Muckenhoupt’s theorem gives us very good estimates of the Hardy constant in many cases. As an example, consider exponential weights: \begin{equation*} \mu(x) = \nu(x) = e^{-x}, \qquad x > 0. \end{equation*} One easily sees that $B=1$ in this case, so Theorem 1 says that \begin{equation*} \int_0^\infty (u(x)-u(0))^2 e^{-x} \d x \leq 4 \int_0^\infty (u’(x))^2 e^{-x} \d x \end{equation*} for all absolutely continuous functions $u \: [0, +\infty) \to \R$. In fact, the Hardy constant $\lambda = 1/4$ is actually optimal here! We can show this by considering essentially the same test function which was mentioned in the proof of the theorem: for $r < 1/2$ take \begin{equation*} u(x) := e^{\alpha x},\qquad x \geq 0. \end{equation*} Plugging this in the inequality and letting $\alpha \to 1/2$ shows that one cannot do better than $\lambda = 1/4$. (We could have taken exactly the test function given in the proof, but this one is slightly easier to work with.) So in fact lower bound on $\lambda$ in Muckenhoupt's theorem is optimal here, and the test function used in the proof even gives a proof of that! I don't know when this holds for other weights, that is, when the lower bound in Theorem 1 happens to be optimal---drop me a line if you do!

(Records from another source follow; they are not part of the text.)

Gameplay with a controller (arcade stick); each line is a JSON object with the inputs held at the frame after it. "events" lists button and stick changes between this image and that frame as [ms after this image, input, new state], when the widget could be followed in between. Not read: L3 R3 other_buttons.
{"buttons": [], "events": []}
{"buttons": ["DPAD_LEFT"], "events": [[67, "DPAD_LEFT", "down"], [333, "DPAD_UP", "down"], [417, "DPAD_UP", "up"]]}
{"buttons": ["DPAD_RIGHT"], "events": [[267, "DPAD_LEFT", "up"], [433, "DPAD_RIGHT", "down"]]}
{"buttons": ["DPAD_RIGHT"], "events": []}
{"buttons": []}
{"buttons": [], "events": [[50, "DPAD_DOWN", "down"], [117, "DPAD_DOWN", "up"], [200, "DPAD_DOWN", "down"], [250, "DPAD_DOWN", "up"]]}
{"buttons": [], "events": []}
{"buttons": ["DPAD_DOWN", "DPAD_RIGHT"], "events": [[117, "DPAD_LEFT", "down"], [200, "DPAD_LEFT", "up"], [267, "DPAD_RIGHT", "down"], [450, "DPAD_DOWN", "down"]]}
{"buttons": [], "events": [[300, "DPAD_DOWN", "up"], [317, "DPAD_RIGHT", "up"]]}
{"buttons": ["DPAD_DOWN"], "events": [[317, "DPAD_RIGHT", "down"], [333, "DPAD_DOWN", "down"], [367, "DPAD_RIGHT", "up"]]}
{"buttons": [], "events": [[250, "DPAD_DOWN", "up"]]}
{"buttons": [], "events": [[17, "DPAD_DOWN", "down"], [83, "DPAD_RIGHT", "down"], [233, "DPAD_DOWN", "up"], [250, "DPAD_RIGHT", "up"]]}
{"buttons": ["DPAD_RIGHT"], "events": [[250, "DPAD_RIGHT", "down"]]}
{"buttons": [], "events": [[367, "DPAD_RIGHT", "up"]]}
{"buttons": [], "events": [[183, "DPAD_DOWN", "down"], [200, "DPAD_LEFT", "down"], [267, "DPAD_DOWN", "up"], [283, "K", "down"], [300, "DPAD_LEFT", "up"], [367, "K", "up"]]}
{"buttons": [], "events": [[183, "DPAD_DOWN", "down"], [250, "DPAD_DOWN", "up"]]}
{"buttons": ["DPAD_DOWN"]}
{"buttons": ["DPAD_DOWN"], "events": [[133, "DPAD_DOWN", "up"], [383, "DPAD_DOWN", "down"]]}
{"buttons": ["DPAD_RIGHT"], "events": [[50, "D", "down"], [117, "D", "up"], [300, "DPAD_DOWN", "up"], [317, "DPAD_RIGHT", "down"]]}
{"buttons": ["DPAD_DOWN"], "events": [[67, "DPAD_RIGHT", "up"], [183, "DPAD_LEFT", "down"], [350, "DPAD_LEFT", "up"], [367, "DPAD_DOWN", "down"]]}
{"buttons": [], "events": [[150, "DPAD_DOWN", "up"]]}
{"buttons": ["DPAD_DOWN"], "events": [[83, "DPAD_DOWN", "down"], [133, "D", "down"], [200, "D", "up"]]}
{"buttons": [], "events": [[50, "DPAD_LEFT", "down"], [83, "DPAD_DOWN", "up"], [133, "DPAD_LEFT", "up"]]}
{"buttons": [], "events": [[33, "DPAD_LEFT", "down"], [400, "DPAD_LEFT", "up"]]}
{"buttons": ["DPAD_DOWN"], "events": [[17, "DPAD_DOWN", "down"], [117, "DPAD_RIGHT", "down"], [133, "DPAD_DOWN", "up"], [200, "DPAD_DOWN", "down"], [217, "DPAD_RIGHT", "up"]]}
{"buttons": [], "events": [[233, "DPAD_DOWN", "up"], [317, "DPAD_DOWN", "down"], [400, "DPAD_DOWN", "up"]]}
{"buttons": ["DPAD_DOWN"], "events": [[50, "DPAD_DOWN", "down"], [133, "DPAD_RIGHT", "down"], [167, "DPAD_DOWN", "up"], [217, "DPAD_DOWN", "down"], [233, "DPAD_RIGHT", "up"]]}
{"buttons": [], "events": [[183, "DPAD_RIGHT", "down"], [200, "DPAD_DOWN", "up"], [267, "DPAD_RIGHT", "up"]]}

For another example, consider \begin{equation*} \mu(x) = \nu(x) = e^{-x^2}, \qquad x > 0. \end{equation*} It is easy to see that the constant $B$ is finite in this case too, by using that as $r \to +\infty$, \begin{equation*} \int_r^\infty e^{x^2} \d x \sim \frac{1}{2 r} e^{r^2}, \qquad \int_0^r e^{x^2} \d x \sim \frac{1}{2 r} e^{r^2}, \end{equation*} but it is harder to estimate the best constant in this case since the integral cannot be calculated explicitly. In general, for the weights \begin{equation*} \mu(x) = \nu(x) = e^{-x^k}, \qquad x > 0. \end{equation*} one can see that Hardy’s inequality holds for all $k \geq 1$, but not for $0 < k < 1$.